Ainda que do conto se extraiam imediatamente noções da importância da previsão e da provisão, da poupança e do uso racional dos recursos, também dele podem-se colher importantes lições sobre a prevalência da vaidade sobre a razão, raiz maior do envenenamento espiritual e social que, pensemos bem, vem nos afundando cada dia mais numa crise de valores sem precedentes e que, não nos enganemos, ainda vai nos cobrar uma conta muito alta por nossa irresponsabilidade existencial.

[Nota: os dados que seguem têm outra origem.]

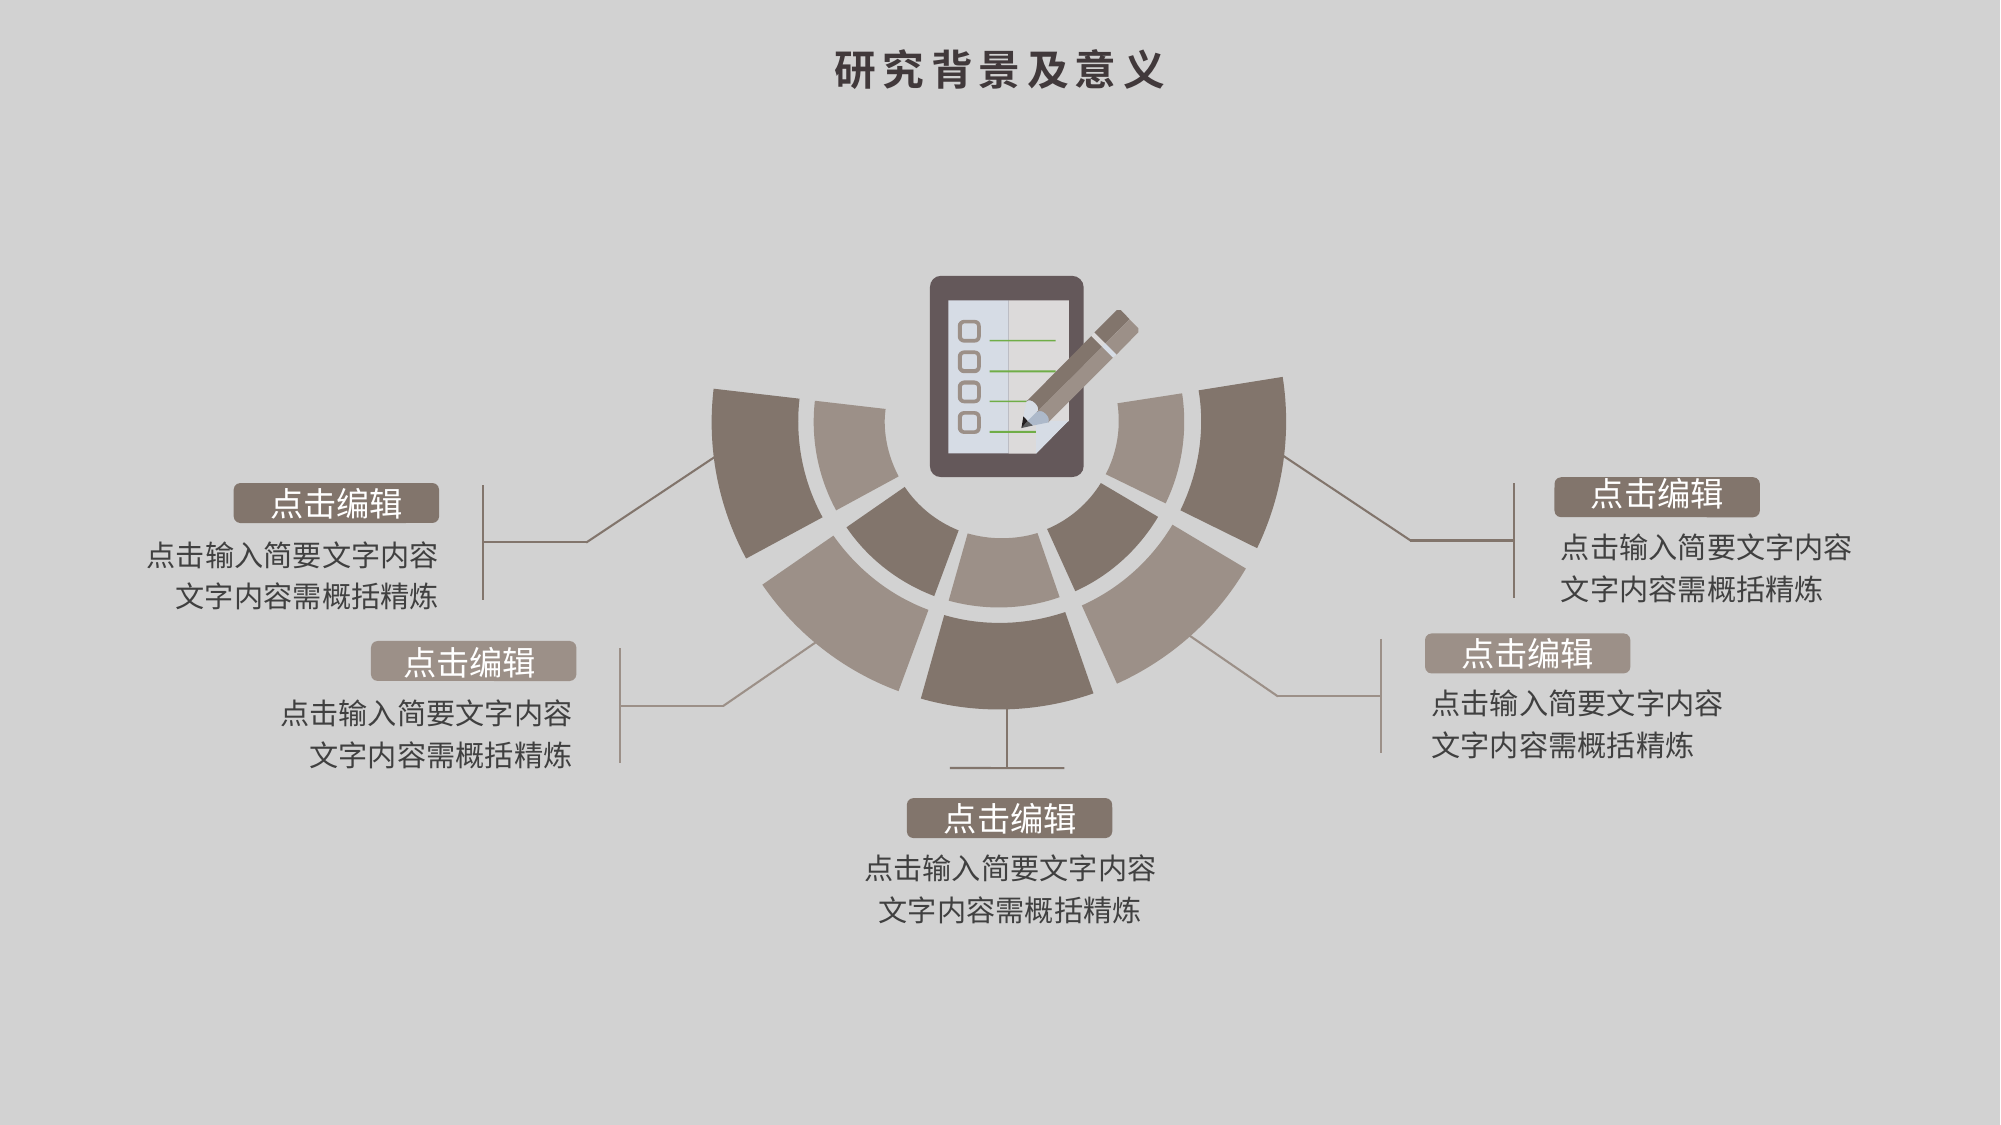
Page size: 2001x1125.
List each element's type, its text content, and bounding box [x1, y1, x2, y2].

text_box [567, 639, 578, 683]
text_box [762, 486, 959, 692]
text_box [433, 482, 441, 524]
text_box [1625, 632, 1632, 675]
text_box [905, 797, 913, 840]
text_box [929, 275, 1139, 478]
text_box 点击编辑 [240, 476, 433, 531]
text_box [1258, 439, 1515, 598]
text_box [619, 638, 822, 763]
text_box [920, 692, 954, 715]
text_box [369, 641, 373, 681]
text_box [1107, 797, 1114, 839]
text_box 点击输入简要文字内容文字内容需概括精炼 [1431, 678, 1727, 763]
text_box 研究背景及意义 [820, 36, 1180, 101]
text_box 点击编辑 [913, 790, 1107, 846]
text_box 点击输入简要文字内容文字内容需概括精炼 [143, 529, 440, 614]
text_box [1047, 482, 1246, 684]
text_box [482, 441, 739, 600]
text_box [1105, 376, 1292, 549]
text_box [706, 388, 899, 559]
text_box 点击编辑 [373, 634, 567, 690]
text_box [1423, 632, 1431, 675]
text_box 点击输入简要文字内容文字内容需概括精炼 [862, 843, 1159, 928]
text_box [959, 532, 1094, 715]
text_box [232, 482, 240, 525]
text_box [1179, 628, 1382, 754]
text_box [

O jurista baiano Calmon de Passos usava uma expressão muito interessante para definir tipos cada dia mais comuns em nosso cotidiano: “um zero adornado”.

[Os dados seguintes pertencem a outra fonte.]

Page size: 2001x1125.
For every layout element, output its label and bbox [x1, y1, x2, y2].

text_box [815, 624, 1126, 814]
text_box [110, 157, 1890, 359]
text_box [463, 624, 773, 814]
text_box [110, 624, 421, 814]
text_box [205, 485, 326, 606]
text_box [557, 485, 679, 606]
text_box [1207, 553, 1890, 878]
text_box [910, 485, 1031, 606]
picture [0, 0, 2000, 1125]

O vazio existencial que nos atinge precisa ser preenchido de qualquer forma e os recursos aparentemente mais capazes de fazê-lo são aqueles que vemos diante de nossos olhos, já possuídos ou possíveis de sê-lo: bens materiais e reconhecimento social. Os primeiros, num mundo cada dia mais abarrotado de gente a pretendê-los, existem em número menor que nossa pretensão, o que torna sua disputa desequilibrada, pautada pelo jogo sujo, pela truculência como forma e a desonestidade como bússola. Já o reconhecimento social, que em um ambiente equilibrado é consequência do progresso pessoal ou profissional de alguém, é buscado de forma artificial e paranoica, chegando-se ao cúmulo de pessoas mandando mensagens a outras pedindo para curtirem postagens em redes sociais ou outras publicações de seus feitos heroicos ou opiniões extraordinárias.

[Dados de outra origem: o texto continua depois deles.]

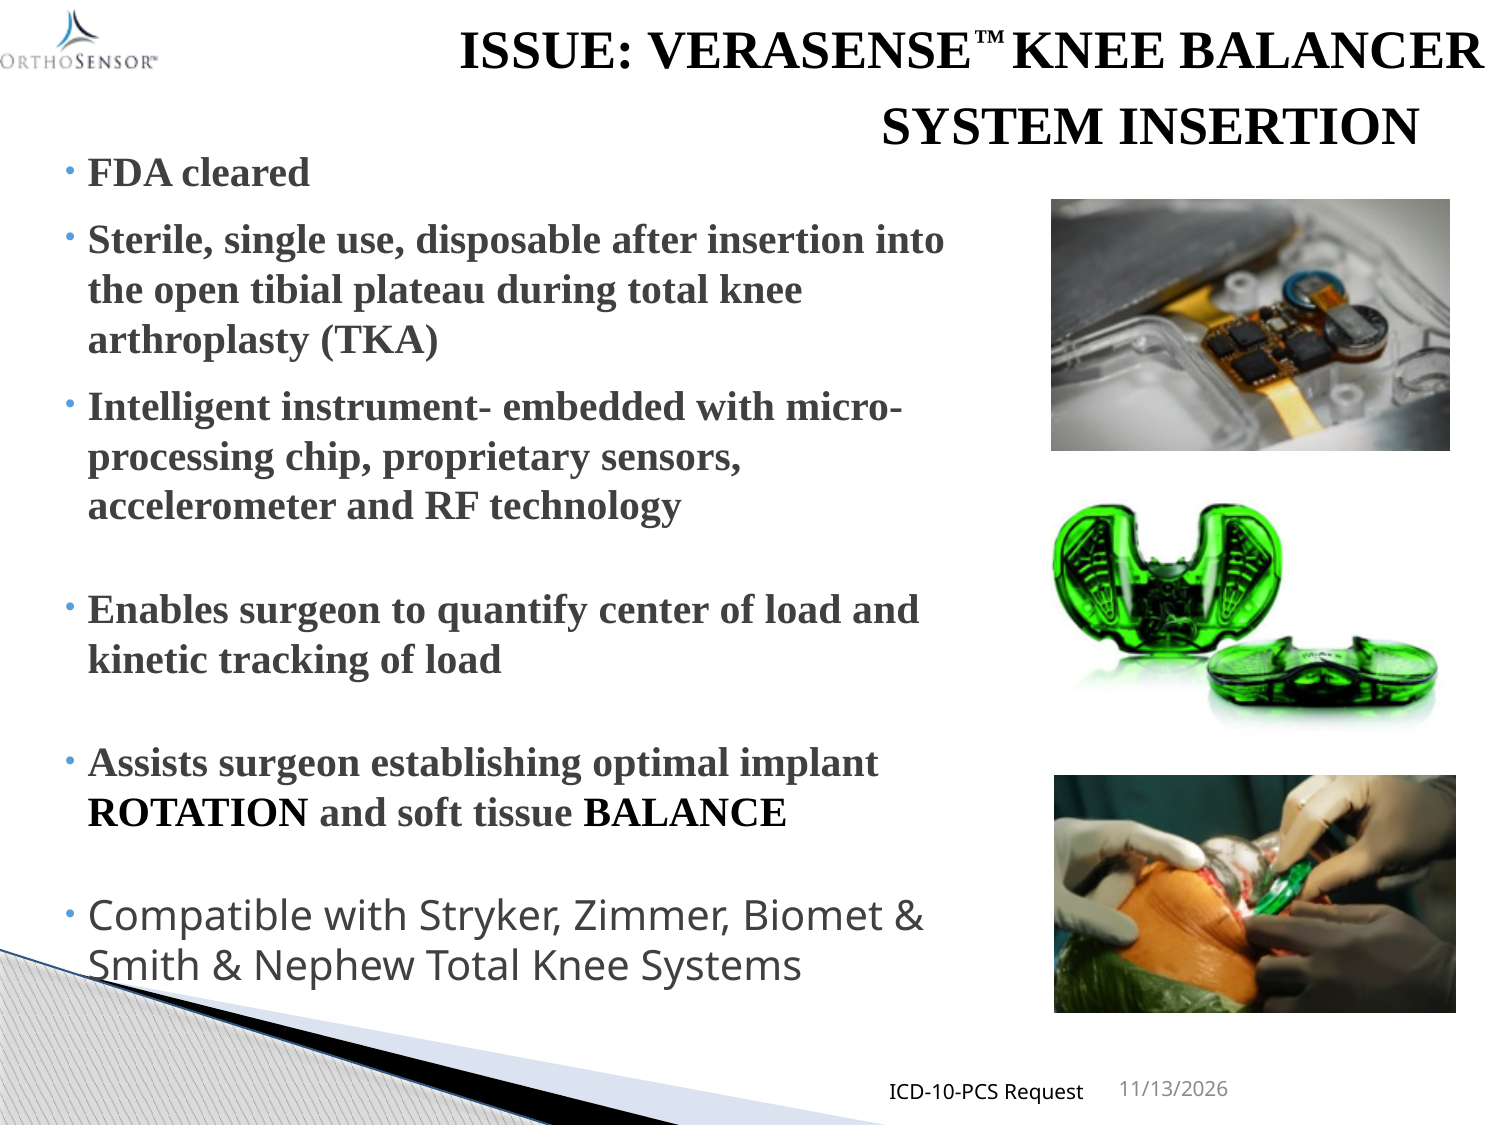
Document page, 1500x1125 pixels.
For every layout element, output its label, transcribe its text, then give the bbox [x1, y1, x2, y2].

Os tais “15 minutos de fama” – que o artista Andy Warhol dizia ser direito de todo ser humano – são perseguidos a qualquer custo e o que mais se vê é gente querendo vender imagem do que não é, repetindo frases de literatura barata, fazendo pose de intelectual ou de grande liderança. O olhar para dentro de si, a serena reflexão sobre nossas limitações e a capacidade de compreender que somos parte minúscula de um grande sistema são características que nos fazem crescer na única medida que importa: a de caráter.